Mural on the wall of the Haitian restaurant Photo by Anuja Madar
Go to Tap Tap Restaurant (819 5th St., tel. 305/672/2898) and order anything but the grilled goat or goat stew and a house mojito, and you'd be doing yourself a huge disservice. Named after the trucks that bounce along Haiti's roads (you'll see a colorful example out front), Tap Tap pays homage to Haitian culture and cuisine. Walls are covered in beautifully detailed murals, all by Haitian artists, that depict tales of Haitian tradition; be sure to ask if owner Gary Sanon-Jules will give you a quick tour of some of the larger works. The restaurant, a South Beach mainstay for 14 years, hosts live musicians every Thursday and Saturday night. In winter, Tap Tap goes all out for the Gede Festival, which Sanon-Jules calls a Haitian version of Day of the Dead.

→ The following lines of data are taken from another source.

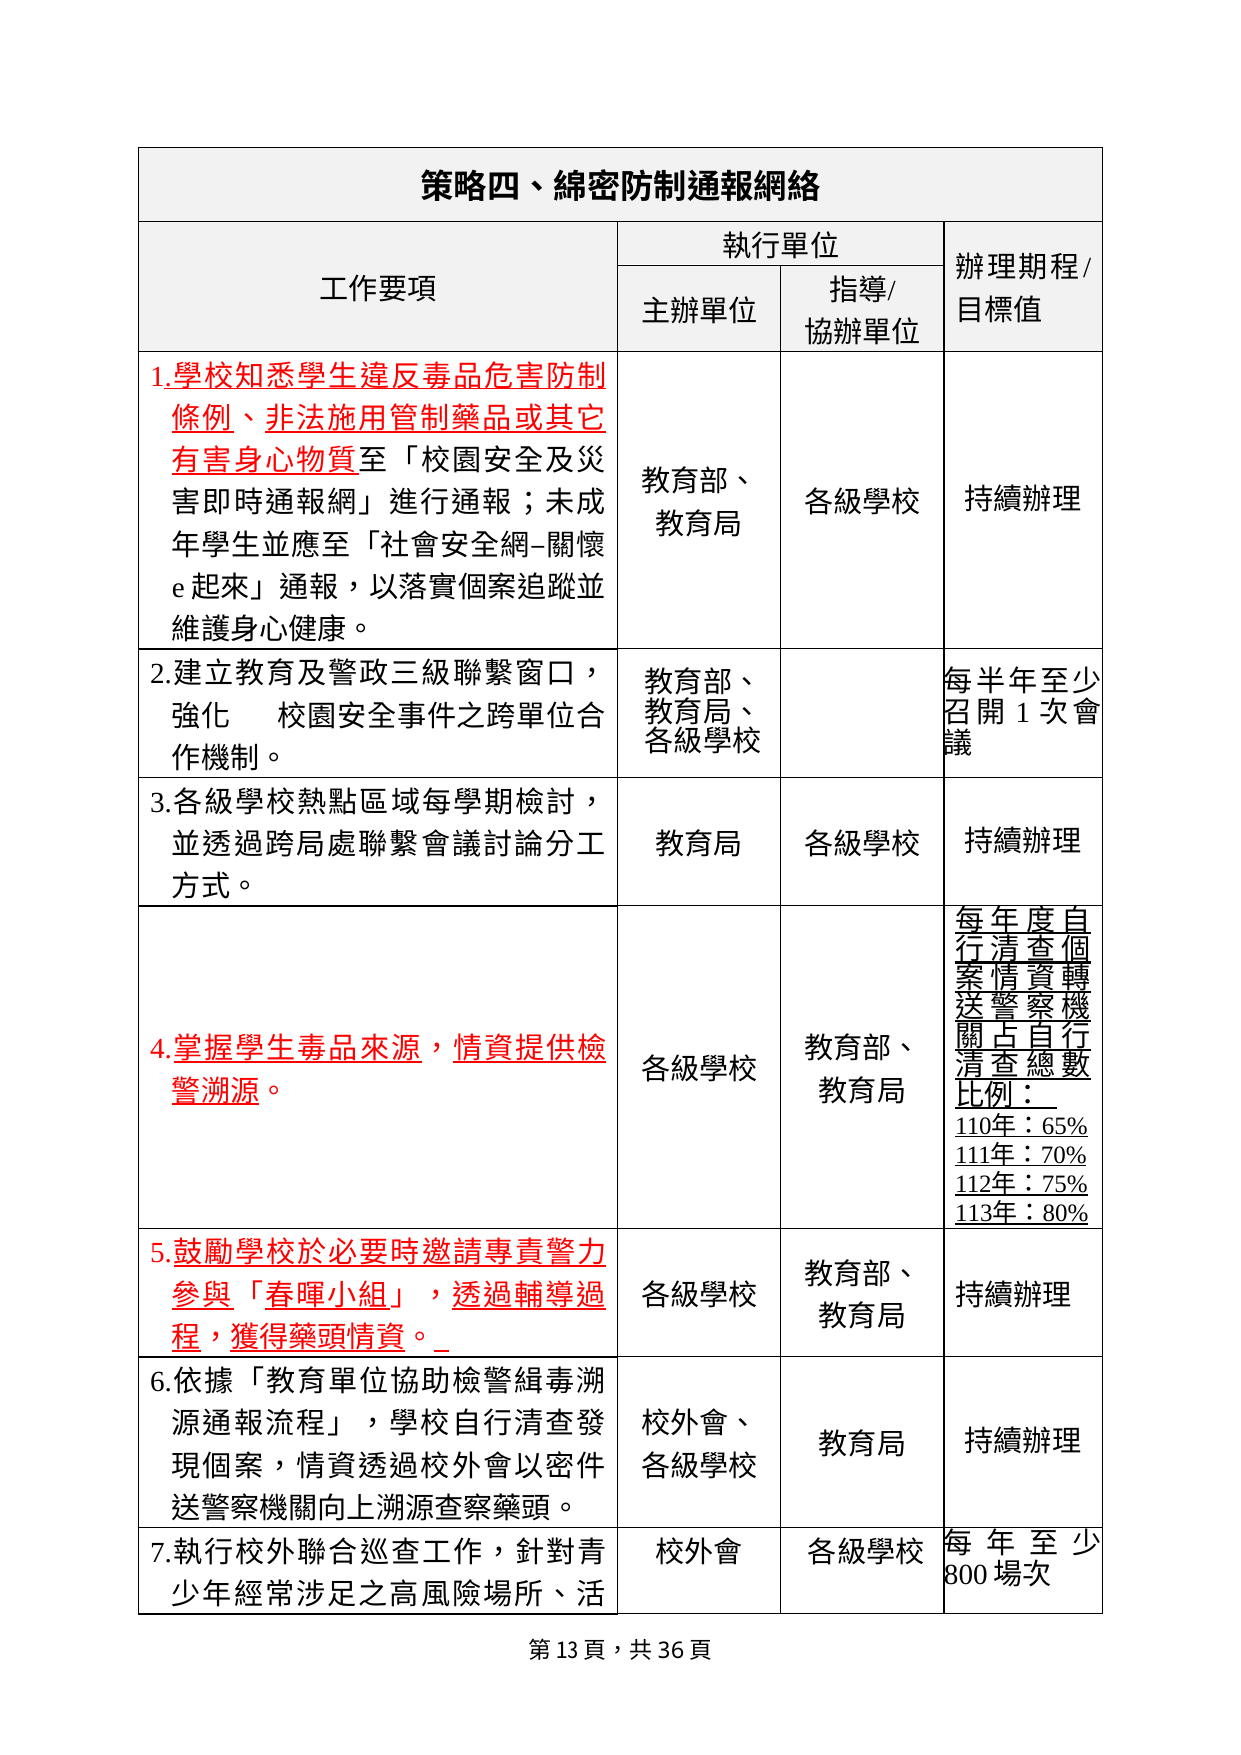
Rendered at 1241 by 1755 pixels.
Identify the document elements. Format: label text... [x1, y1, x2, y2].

table_cell 持續辦理 [945, 1229, 1102, 1356]
table_cell 各級學校 [781, 1528, 943, 1613]
table_cell 主辦單位 [618, 266, 780, 351]
table_cell 每年至少800場次 [945, 1528, 1102, 1613]
table_cell 持續辦理 [945, 778, 1102, 905]
table_cell 各級學校 [781, 352, 943, 648]
table_cell 2.建立教育及警政三級聯繫窗口，強化 校園安全事件之跨單位合作機制。 [139, 650, 617, 777]
table_cell 4.掌握學生毒品來源，情資提供檢警溯源。 [139, 907, 617, 1227]
table_cell 6.依據「教育單位協助檢警緝毒溯源通報流程」，學校自行清查發現個案，情資透過校外會以密件送警察機關向上溯源查察藥頭。 [139, 1358, 617, 1527]
table_header 策略四、綿密防制通報網絡 [139, 148, 1102, 221]
table_cell 5.鼓勵學校於必要時邀請專責警力參與「春暉小組」，透過輔導過程，獲得藥頭情資。 [139, 1229, 617, 1356]
table_cell 7.執行校外聯合巡查工作，針對青少年經常涉足之高風險場所、活 [139, 1528, 617, 1613]
table_cell 工作要項 [139, 222, 617, 351]
table_cell [781, 649, 943, 777]
table_cell 持續辦理 [945, 352, 1102, 648]
table_cell 辦理期程/目標值 [945, 222, 1102, 351]
table_cell 各級學校 [618, 906, 780, 1227]
table_cell 各級學校 [618, 1229, 780, 1356]
table_cell 教育局 [781, 1357, 943, 1527]
table_cell 執行單位 [618, 222, 943, 264]
table_cell 教育部、 教育局 [618, 352, 780, 648]
table_cell 教育部、 教育局 [781, 1229, 943, 1356]
table_cell 3.各級學校熱點區域每學期檢討，並透過跨局處聯繫會議討論分工方式。 [139, 778, 617, 905]
table_cell 1.學校知悉學生違反毒品危害防制條例、非法施用管制藥品或其它有害身心物質至「校園安全及災害即時通報網」進行通報；未成年學生並應至「社會安全網–關懷e起來」通報，以落實個案追蹤並維護身心健康。 [139, 352, 617, 648]
table_cell 校外會 [618, 1528, 780, 1613]
table_cell 每半年至少召開1次會議 [945, 649, 1102, 777]
table_cell 校外會、 各級學校 [618, 1357, 780, 1527]
table_cell 教育局 [618, 778, 780, 905]
table_cell 持續辦理 [945, 1357, 1102, 1527]
table_cell 教育部、 教育局 [781, 906, 943, 1227]
table_cell 各級學校 [781, 778, 943, 905]
table_cell 指導/ 協辦單位 [781, 266, 943, 351]
table_cell 每年度自行清查個案情資轉送警察機關占自行清查總數比例： 110年：65% 111年：70% 112年：75% 113年：80% [945, 906, 1102, 1227]
table_cell 教育部、 教育局、 各級學校 [618, 649, 780, 777]
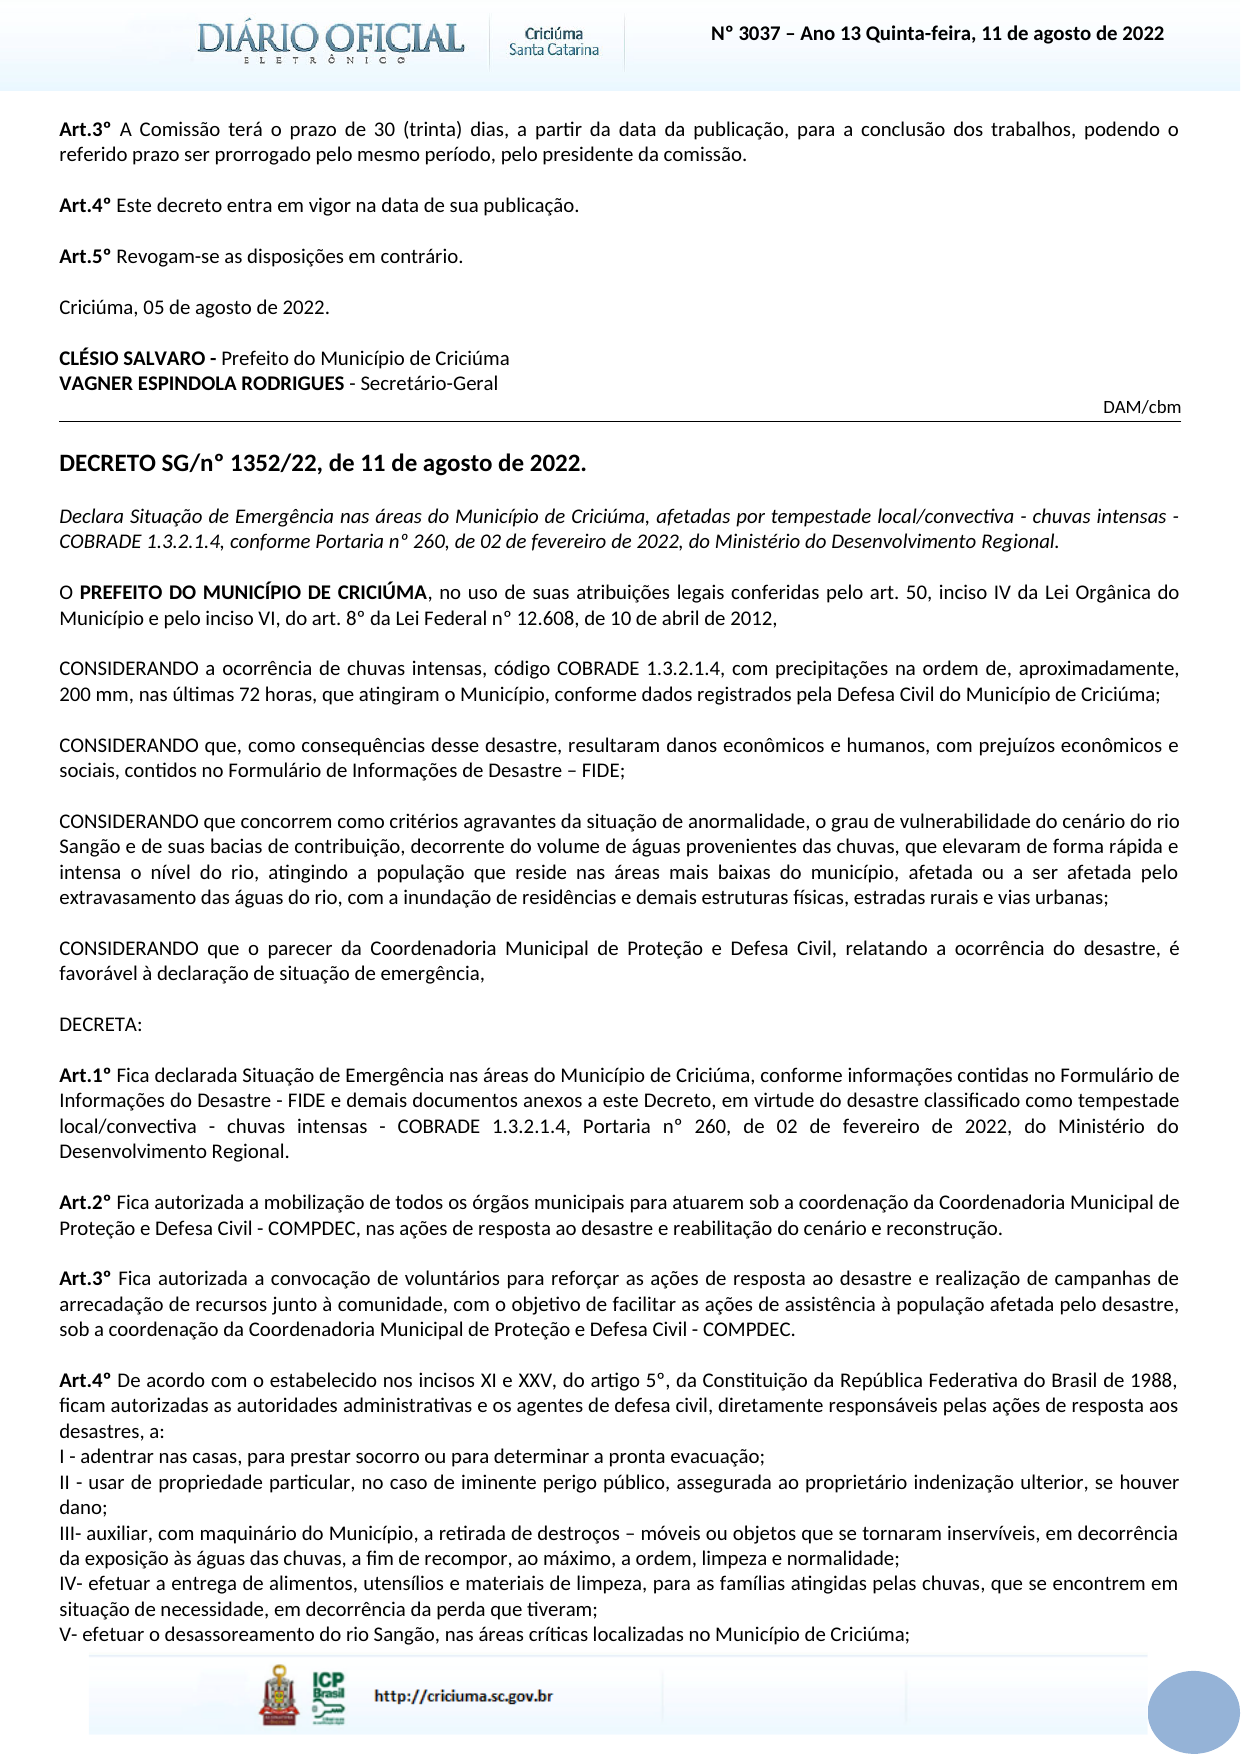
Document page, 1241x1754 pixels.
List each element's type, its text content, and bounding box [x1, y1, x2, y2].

text Art.3º A Comissão terá o prazo de 30 (trinta) dias, a partir da data da publicação, para a conclusão dos trabalhos, podendo o referido prazo ser prorrogado pelo mesmo período, pelo presidente da comissão. [59, 116, 1181, 167]
text CONSIDERANDO que concorrem como critérios agravantes da situação de anormalidade, o grau de vulnerabilidade do cenário do rio Sangão e de suas bacias de contribuição, decorrente do volume de águas provenientes das chuvas, que elevaram de forma rápida e intensa o nível do rio, atingindo a população que reside nas áreas mais baixas do município, afetada ou a ser afetada pelo extravasamento das águas do rio, com a inundação de residências e demais estruturas físicas, estradas rurais e vias urbanas; [59, 808, 1181, 910]
text Declara Situação de Emergência nas áreas do Município de Criciúma, afetadas por tempestade local/convectiva - chuvas intensas - COBRADE 1.3.2.1.4, conforme Portaria nº 260, de 02 de fevereiro de 2022, do Ministério do Desenvolvimento Regional. [59, 503, 1181, 554]
text DECRETO SG/nº 1352/22, de 11 de agosto de 2022. [59, 447, 1183, 478]
text Art.2º Fica autorizada a mobilização de todos os órgãos municipais para atuarem sob a coordenação da Coordenadoria Municipal de Proteção e Defesa Civil - COMPDEC, nas ações de resposta ao desastre e reabilitação do cenário e reconstrução. [59, 1189, 1181, 1240]
text VAGNER ESPINDOLA RODRIGUES - Secretário-Geral [59, 370, 1181, 396]
text CONSIDERANDO que, como consequências desse desastre, resultaram danos econômicos e humanos, com prejuízos econômicos e sociais, contidos no Formulário de Informações de Desastre – FIDE; [59, 732, 1181, 783]
text CLÉSIO SALVARO - Prefeito do Município de Criciúma [59, 345, 1181, 370]
text Art.5º Revogam-se as disposições em contrário. [59, 243, 1181, 268]
text II - usar de propriedade particular, no caso de iminente perigo público, assegurada ao proprietário indenização ulterior, se houver dano; [59, 1469, 1181, 1520]
text DAM/cbm [59, 396, 1181, 421]
text III- auxiliar, com maquinário do Município, a retirada de destroços – móveis ou objetos que se tornaram inservíveis, em decorrência da exposição às águas das chuvas, a fim de recompor, ao máximo, a ordem, limpeza e normalidade; [59, 1520, 1181, 1571]
text I - adentrar nas casas, para prestar socorro ou para determinar a pronta evacuação; [59, 1443, 1181, 1469]
text Art.4º De acordo com o estabelecido nos incisos XI e XXV, do artigo 5º, da Constituição da República Federativa do Brasil de 1988, ficam autorizadas as autoridades administrativas e os agentes de defesa civil, diretamente responsáveis pelas ações de resposta aos desastres, a: [59, 1367, 1181, 1443]
text DECRETA: [59, 1011, 1181, 1037]
text O PREFEITO DO MUNICÍPIO DE CRICIÚMA, no uso de suas atribuições legais conferidas pelo art. 50, inciso IV da Lei Orgânica do Município e pelo inciso VI, do art. 8º da Lei Federal nº 12.608, de 10 de abril de 2012, [59, 579, 1181, 630]
text Art.4º Este decreto entra em vigor na data de sua publicação. [59, 192, 1181, 218]
text CONSIDERANDO que o parecer da Coordenadoria Municipal de Proteção e Defesa Civil, relatando a ocorrência do desastre, é favorável à declaração de situação de emergência, [59, 935, 1181, 986]
text IV- efetuar a entrega de alimentos, utensílios e materiais de limpeza, para as famílias atingidas pelas chuvas, que se encontrem em situação de necessidade, em decorrência da perda que tiveram; [59, 1571, 1181, 1621]
text Art.1º Fica declarada Situação de Emergência nas áreas do Município de Criciúma, conforme informações contidas no Formulário de Informações do Desastre - FIDE e demais documentos anexos a este Decreto, em virtude do desastre classificado como tempestade local/convectiva - chuvas intensas - COBRADE 1.3.2.1.4, Portaria nº 260, de 02 de fevereiro de 2022, do Ministério do Desenvolvimento Regional. [59, 1062, 1181, 1164]
text V- efetuar o desassoreamento do rio Sangão, nas áreas críticas localizadas no Município de Criciúma; [59, 1621, 1181, 1647]
text Art.3º Fica autorizada a convocação de voluntários para reforçar as ações de resposta ao desastre e realização de campanhas de arrecadação de recursos junto à comunidade, com o objetivo de facilitar as ações de assistência à população afetada pelo desastre, sob a coordenação da Coordenadoria Municipal de Proteção e Defesa Civil - COMPDEC. [59, 1266, 1181, 1342]
text CONSIDERANDO a ocorrência de chuvas intensas, código COBRADE 1.3.2.1.4, com precipitações na ordem de, aproximadamente, 200 mm, nas últimas 72 horas, que atingiram o Município, conforme dados registrados pela Defesa Civil do Município de Criciúma; [59, 656, 1181, 706]
text Criciúma, 05 de agosto de 2022. [59, 294, 1181, 319]
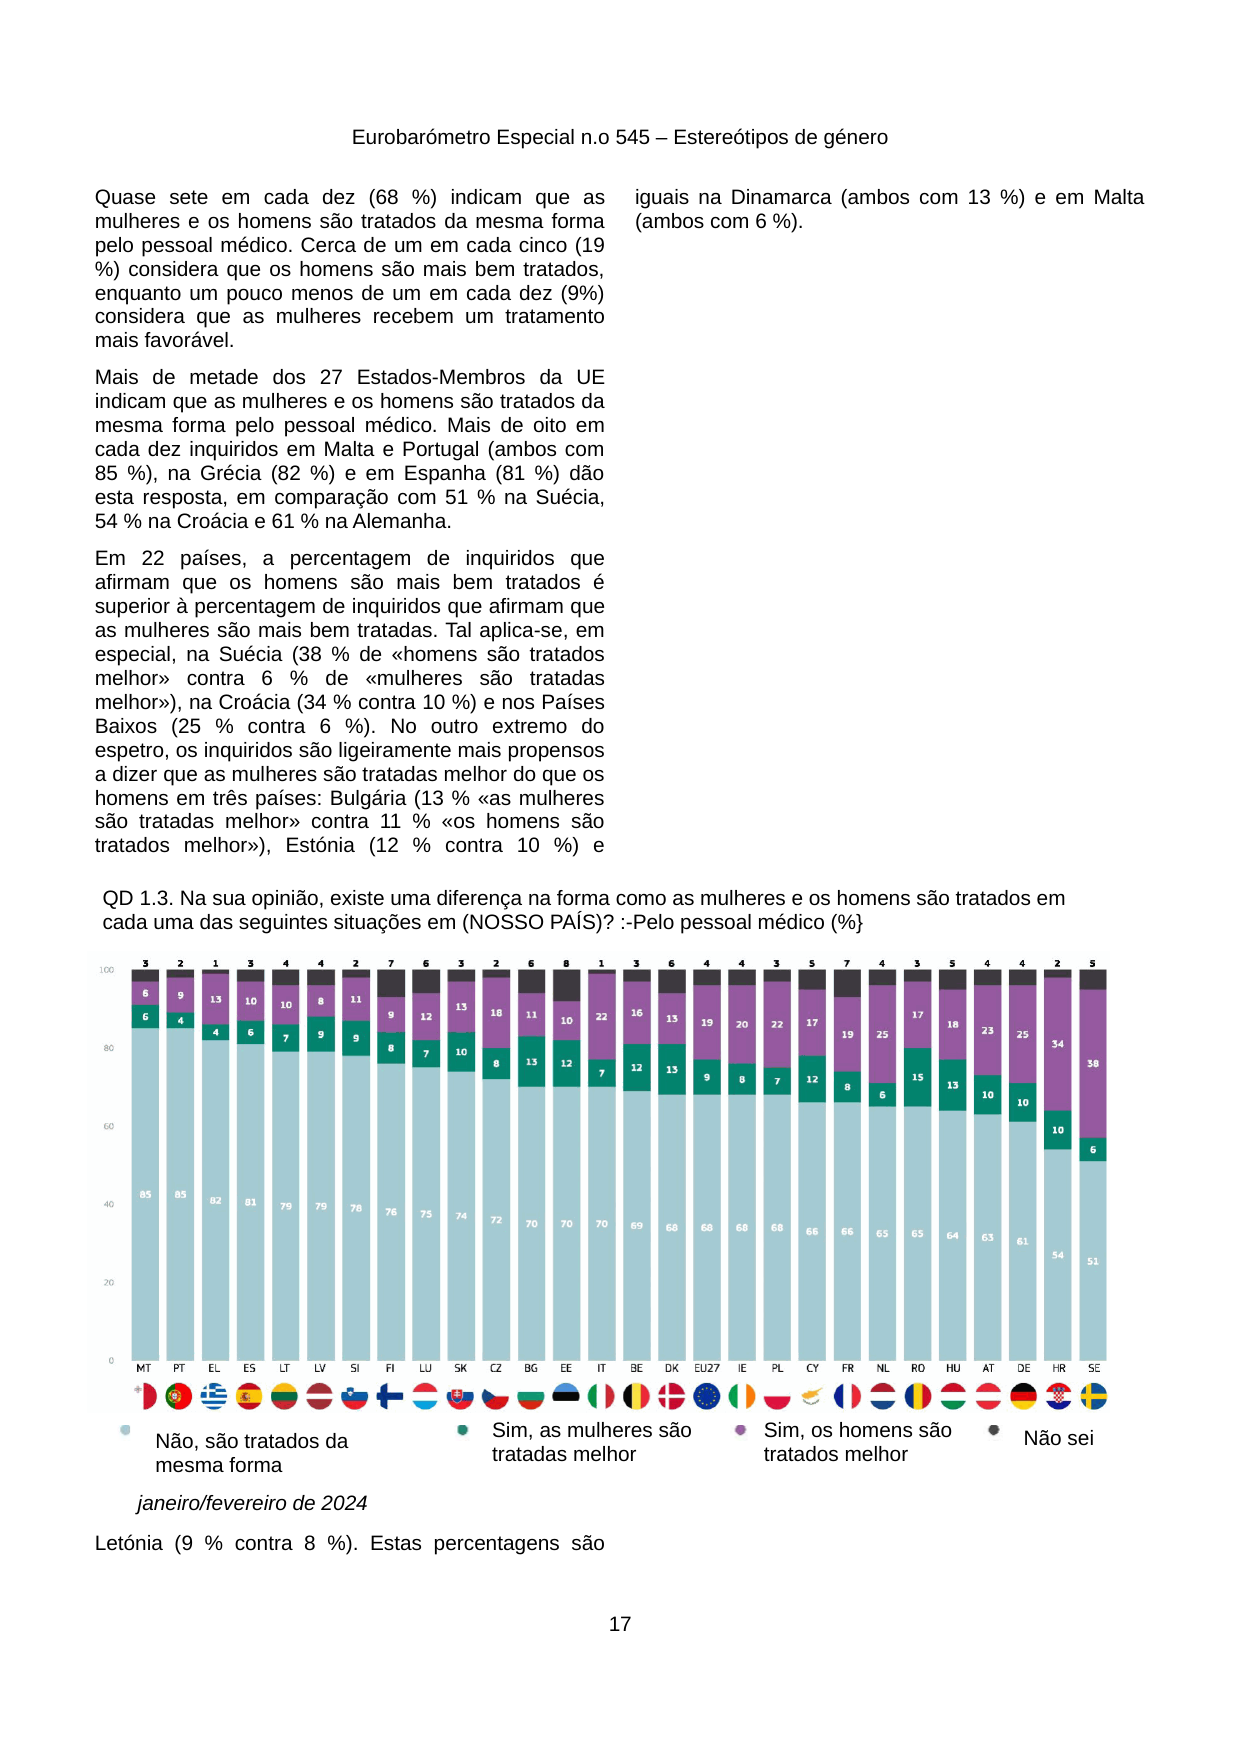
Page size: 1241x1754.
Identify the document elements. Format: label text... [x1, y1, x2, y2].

text Mais de metade dos 27 Estados-Membros da UE indicam que as mulheres e os homens são tratados da mesma forma pelo pessoal médico. Mais de oito em cada dez inquiridos em Malta e Portugal (ambos com 85 %), na Grécia (82 %) e em Espanha (81 %) dão esta resposta, em comparação com 51 % na Suécia, 54 % na Croácia e 61 % na Alemanha. [94, 365, 605, 533]
text Em 22 países, a percentagem de inquiridos que afirmam que os homens são mais bem tratados é superior à percentagem de inquiridos que afirmam que as mulheres são mais bem tratadas. Tal aplica-se, em especial, na Suécia (38 % de «homens são tratados melhor» contra 6 % de «mulheres são tratadas melhor»), na Croácia (34 % contra 10 %) e nos Países Baixos (25 % contra 6 %). No outro extremo do espetro, os inquiridos são ligeiramente mais propensos a dizer que as mulheres são tratadas melhor do que os homens em três países: Bulgária (13 % «as mulheres são tratadas melhor» contra 11 % «os homens são tratados melhor»), Estónia (12 % contra 10 %) e Letónia (9 % contra 8 %). Estas percentagens são iguais na Dinamarca (ambos com 13 %) e em Malta (ambos com 6 %). [94, 1413, 605, 1554]
picture [117, 1425, 1003, 1441]
text Em 22 países, a percentagem de inquiridos que afirmam que os homens são mais bem tratados é superior à percentagem de inquiridos que afirmam que as mulheres são mais bem tratadas. Tal aplica-se, em especial, na Suécia (38 % de «homens são tratados melhor» contra 6 % de «mulheres são tratadas melhor»), na Croácia (34 % contra 10 %) e nos Países Baixos (25 % contra 6 %). No outro extremo do espetro, os inquiridos são ligeiramente mais propensos a dizer que as mulheres são tratadas melhor do que os homens em três países: Bulgária (13 % «as mulheres são tratadas melhor» contra 11 % «os homens são tratados melhor»), Estónia (12 % contra 10 %) e Letónia (9 % contra 8 %). Estas percentagens são iguais na Dinamarca (ambos com 13 %) e em Malta (ambos com 6 %). [635, 184, 1146, 232]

The secret garden Photo by Anuja Madar
Every city has that place, the one where little girls dream of getting married. In Miami, we imagine that place to be the Vizcaya Museum and Gardens (3251 S. Miami Ave.; tel. 305/250-9133; www.vizcayamuseum.org). The two-story mansion was the winter home of James Deering, vice president of International Harvester, and modeled after the estates he had visited in Europe, where he also bought most of the mansion's furnishings and decorative pieces. Built between 1914 and 1916, Vizcaya also includes a sprawling garden, with pools, statues, grottos, a fountain, a maze, and more. The garden alone is worth the visit, as is witnessing young girls prepping for their quinceañeras with photo shoots and dress changes that make them appear much older than their almost 15 years. Don't miss the beautiful view from the back of the house, where it fronts Biscayne Bay.
The interior of Meat Market Restaurant Photo by Lyall Aston
If it weren't for the "restaurant" at the end of the name, you'd think Meat Market Restaurant (915 Lincoln Rd. tel. 305/532-0888; www.meatmarketmiami.com) was simply a description of the scene in South Beach. While tanned and trim bodies aren't on the menu, the cuts of meat are just as mouth-watering as those walking the streets. The space has the trappings of a typical steakhouse, but here you'll find they come across much sexier (perhaps that happens when you're in Miami): distressed wood is set off by cream couches and pony-hair walls, and a large Lucite light fixture bathes the room in its warmth. While meat is the foundation of the menu, the seafood dishes such as the tender sea bass or mahi-mahi are also worthy of praise. Start with the Kobe tartar or something from the raw bar, and be sure to utilize the sommelier's expertise.